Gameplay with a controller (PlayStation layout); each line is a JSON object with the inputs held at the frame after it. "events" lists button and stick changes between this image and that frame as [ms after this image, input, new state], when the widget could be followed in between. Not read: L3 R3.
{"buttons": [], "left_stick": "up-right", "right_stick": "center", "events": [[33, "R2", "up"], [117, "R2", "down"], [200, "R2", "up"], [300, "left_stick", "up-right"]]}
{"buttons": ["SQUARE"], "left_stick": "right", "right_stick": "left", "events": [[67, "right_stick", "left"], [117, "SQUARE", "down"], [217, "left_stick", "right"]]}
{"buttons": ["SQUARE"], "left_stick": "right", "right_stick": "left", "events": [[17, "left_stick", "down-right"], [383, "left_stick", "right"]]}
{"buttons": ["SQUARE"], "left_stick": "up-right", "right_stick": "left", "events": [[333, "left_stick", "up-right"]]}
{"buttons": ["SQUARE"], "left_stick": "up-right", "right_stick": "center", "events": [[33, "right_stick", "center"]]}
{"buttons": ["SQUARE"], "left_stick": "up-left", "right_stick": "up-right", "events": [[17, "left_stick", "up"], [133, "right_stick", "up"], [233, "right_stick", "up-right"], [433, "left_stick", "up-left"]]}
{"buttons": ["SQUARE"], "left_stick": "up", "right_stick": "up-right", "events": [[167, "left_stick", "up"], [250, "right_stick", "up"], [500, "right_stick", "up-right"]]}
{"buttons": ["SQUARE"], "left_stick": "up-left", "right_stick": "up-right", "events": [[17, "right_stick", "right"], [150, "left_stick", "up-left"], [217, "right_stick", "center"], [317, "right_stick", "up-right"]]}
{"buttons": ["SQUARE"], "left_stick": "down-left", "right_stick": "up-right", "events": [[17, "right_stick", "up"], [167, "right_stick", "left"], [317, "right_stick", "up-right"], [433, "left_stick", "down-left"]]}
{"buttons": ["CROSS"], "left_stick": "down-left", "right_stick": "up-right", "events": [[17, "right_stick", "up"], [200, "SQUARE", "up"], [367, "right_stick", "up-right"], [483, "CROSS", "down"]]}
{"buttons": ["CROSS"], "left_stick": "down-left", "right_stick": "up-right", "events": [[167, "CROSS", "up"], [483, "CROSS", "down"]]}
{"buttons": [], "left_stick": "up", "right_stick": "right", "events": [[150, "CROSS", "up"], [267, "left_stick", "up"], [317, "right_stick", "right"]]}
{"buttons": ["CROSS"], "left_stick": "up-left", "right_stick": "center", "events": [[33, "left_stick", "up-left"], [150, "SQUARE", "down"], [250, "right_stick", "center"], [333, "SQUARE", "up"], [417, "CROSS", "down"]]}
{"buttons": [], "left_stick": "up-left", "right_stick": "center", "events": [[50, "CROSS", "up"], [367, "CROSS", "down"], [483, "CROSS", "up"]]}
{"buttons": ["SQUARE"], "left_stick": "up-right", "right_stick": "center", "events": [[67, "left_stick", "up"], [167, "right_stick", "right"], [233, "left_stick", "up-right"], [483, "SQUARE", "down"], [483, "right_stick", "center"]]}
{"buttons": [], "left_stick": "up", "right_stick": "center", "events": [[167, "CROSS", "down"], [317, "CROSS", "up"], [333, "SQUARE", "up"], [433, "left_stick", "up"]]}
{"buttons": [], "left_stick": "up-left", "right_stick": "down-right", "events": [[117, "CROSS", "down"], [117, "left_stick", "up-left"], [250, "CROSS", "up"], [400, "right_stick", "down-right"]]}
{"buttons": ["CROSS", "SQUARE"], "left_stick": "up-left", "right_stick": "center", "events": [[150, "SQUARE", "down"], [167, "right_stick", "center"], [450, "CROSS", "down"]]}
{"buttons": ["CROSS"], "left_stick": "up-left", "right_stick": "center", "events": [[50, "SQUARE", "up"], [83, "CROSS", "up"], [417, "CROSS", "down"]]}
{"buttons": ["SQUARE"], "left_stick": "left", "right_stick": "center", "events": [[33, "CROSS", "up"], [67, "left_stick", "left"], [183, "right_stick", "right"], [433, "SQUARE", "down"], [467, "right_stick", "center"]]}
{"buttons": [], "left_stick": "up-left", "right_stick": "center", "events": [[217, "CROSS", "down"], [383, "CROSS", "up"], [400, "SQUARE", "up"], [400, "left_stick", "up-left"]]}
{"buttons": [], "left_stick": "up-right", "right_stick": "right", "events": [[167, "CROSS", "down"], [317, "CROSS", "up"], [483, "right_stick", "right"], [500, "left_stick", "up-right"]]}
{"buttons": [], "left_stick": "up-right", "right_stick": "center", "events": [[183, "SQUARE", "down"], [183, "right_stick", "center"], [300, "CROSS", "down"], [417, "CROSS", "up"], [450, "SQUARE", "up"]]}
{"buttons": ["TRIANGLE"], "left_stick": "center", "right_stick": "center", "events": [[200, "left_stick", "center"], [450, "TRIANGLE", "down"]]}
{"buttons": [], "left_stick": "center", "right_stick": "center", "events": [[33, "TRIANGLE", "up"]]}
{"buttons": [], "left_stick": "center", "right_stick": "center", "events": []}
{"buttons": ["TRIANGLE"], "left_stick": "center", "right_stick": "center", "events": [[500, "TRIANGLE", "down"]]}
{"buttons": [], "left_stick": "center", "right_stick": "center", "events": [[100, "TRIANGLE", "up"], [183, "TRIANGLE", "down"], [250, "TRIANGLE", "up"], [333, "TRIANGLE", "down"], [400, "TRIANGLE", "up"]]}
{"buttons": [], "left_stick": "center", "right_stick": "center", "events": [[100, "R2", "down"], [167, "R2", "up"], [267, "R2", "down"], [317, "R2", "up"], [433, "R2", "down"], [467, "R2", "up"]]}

***

Provide a faithful, complete copy of the entries above.

Gameplay with a controller (PlayStation layout); each line is a JSON object with the inputs held at the frame after it. "events" lists button and stick changes between this image and that frame as [ms after this image, input, new state], when the widget could be followed in between. Not read: L3 R3.
{"buttons": [], "left_stick": "up-right", "right_stick": "center", "events": [[33, "R2", "up"], [117, "R2", "down"], [200, "R2", "up"], [300, "left_stick", "up-right"]]}
{"buttons": ["SQUARE"], "left_stick": "right", "right_stick": "left", "events": [[67, "right_stick", "left"], [117, "SQUARE", "down"], [217, "left_stick", "right"]]}
{"buttons": ["SQUARE"], "left_stick": "right", "right_stick": "left", "events": [[17, "left_stick", "down-right"], [383, "left_stick", "right"]]}
{"buttons": ["SQUARE"], "left_stick": "up-right", "right_stick": "left", "events": [[333, "left_stick", "up-right"]]}
{"buttons": ["SQUARE"], "left_stick": "up-right", "right_stick": "center", "events": [[33, "right_stick", "center"]]}
{"buttons": ["SQUARE"], "left_stick": "up-left", "right_stick": "up-right", "events": [[17, "left_stick", "up"], [133, "right_stick", "up"], [233, "right_stick", "up-right"], [433, "left_stick", "up-left"]]}
{"buttons": ["SQUARE"], "left_stick": "up", "right_stick": "up-right", "events": [[167, "left_stick", "up"], [250, "right_stick", "up"], [500, "right_stick", "up-right"]]}
{"buttons": ["SQUARE"], "left_stick": "up-left", "right_stick": "up-right", "events": [[17, "right_stick", "right"], [150, "left_stick", "up-left"], [217, "right_stick", "center"], [317, "right_stick", "up-right"]]}
{"buttons": ["SQUARE"], "left_stick": "down-left", "right_stick": "up-right", "events": [[17, "right_stick", "up"], [167, "right_stick", "left"], [317, "right_stick", "up-right"], [433, "left_stick", "down-left"]]}
{"buttons": ["CROSS"], "left_stick": "down-left", "right_stick": "up-right", "events": [[17, "right_stick", "up"], [200, "SQUARE", "up"], [367, "right_stick", "up-right"], [483, "CROSS", "down"]]}
{"buttons": ["CROSS"], "left_stick": "down-left", "right_stick": "up-right", "events": [[167, "CROSS", "up"], [483, "CROSS", "down"]]}
{"buttons": [], "left_stick": "up", "right_stick": "right", "events": [[150, "CROSS", "up"], [267, "left_stick", "up"], [317, "right_stick", "right"]]}
{"buttons": ["CROSS"], "left_stick": "up-left", "right_stick": "center", "events": [[33, "left_stick", "up-left"], [150, "SQUARE", "down"], [250, "right_stick", "center"], [333, "SQUARE", "up"], [417, "CROSS", "down"]]}
{"buttons": [], "left_stick": "up-left", "right_stick": "center", "events": [[50, "CROSS", "up"], [367, "CROSS", "down"], [483, "CROSS", "up"]]}
{"buttons": ["SQUARE"], "left_stick": "up-right", "right_stick": "center", "events": [[67, "left_stick", "up"], [167, "right_stick", "right"], [233, "left_stick", "up-right"], [483, "SQUARE", "down"], [483, "right_stick", "center"]]}
{"buttons": [], "left_stick": "up", "right_stick": "center", "events": [[167, "CROSS", "down"], [317, "CROSS", "up"], [333, "SQUARE", "up"], [433, "left_stick", "up"]]}
{"buttons": [], "left_stick": "up-left", "right_stick": "down-right", "events": [[117, "CROSS", "down"], [117, "left_stick", "up-left"], [250, "CROSS", "up"], [400, "right_stick", "down-right"]]}
{"buttons": ["CROSS", "SQUARE"], "left_stick": "up-left", "right_stick": "center", "events": [[150, "SQUARE", "down"], [167, "right_stick", "center"], [450, "CROSS", "down"]]}
{"buttons": ["CROSS"], "left_stick": "up-left", "right_stick": "center", "events": [[50, "SQUARE", "up"], [83, "CROSS", "up"], [417, "CROSS", "down"]]}
{"buttons": ["SQUARE"], "left_stick": "left", "right_stick": "center", "events": [[33, "CROSS", "up"], [67, "left_stick", "left"], [183, "right_stick", "right"], [433, "SQUARE", "down"], [467, "right_stick", "center"]]}
{"buttons": [], "left_stick": "up-left", "right_stick": "center", "events": [[217, "CROSS", "down"], [383, "CROSS", "up"], [400, "SQUARE", "up"], [400, "left_stick", "up-left"]]}
{"buttons": [], "left_stick": "up-right", "right_stick": "right", "events": [[167, "CROSS", "down"], [317, "CROSS", "up"], [483, "right_stick", "right"], [500, "left_stick", "up-right"]]}
{"buttons": [], "left_stick": "up-right", "right_stick": "center", "events": [[183, "SQUARE", "down"], [183, "right_stick", "center"], [300, "CROSS", "down"], [417, "CROSS", "up"], [450, "SQUARE", "up"]]}
{"buttons": ["TRIANGLE"], "left_stick": "center", "right_stick": "center", "events": [[200, "left_stick", "center"], [450, "TRIANGLE", "down"]]}
{"buttons": [], "left_stick": "center", "right_stick": "center", "events": [[33, "TRIANGLE", "up"]]}
{"buttons": [], "left_stick": "center", "right_stick": "center", "events": []}
{"buttons": ["TRIANGLE"], "left_stick": "center", "right_stick": "center", "events": [[500, "TRIANGLE", "down"]]}
{"buttons": [], "left_stick": "center", "right_stick": "center", "events": [[100, "TRIANGLE", "up"], [183, "TRIANGLE", "down"], [250, "TRIANGLE", "up"], [333, "TRIANGLE", "down"], [400, "TRIANGLE", "up"]]}
{"buttons": [], "left_stick": "center", "right_stick": "center", "events": [[100, "R2", "down"], [167, "R2", "up"], [267, "R2", "down"], [317, "R2", "up"], [433, "R2", "down"], [467, "R2", "up"]]}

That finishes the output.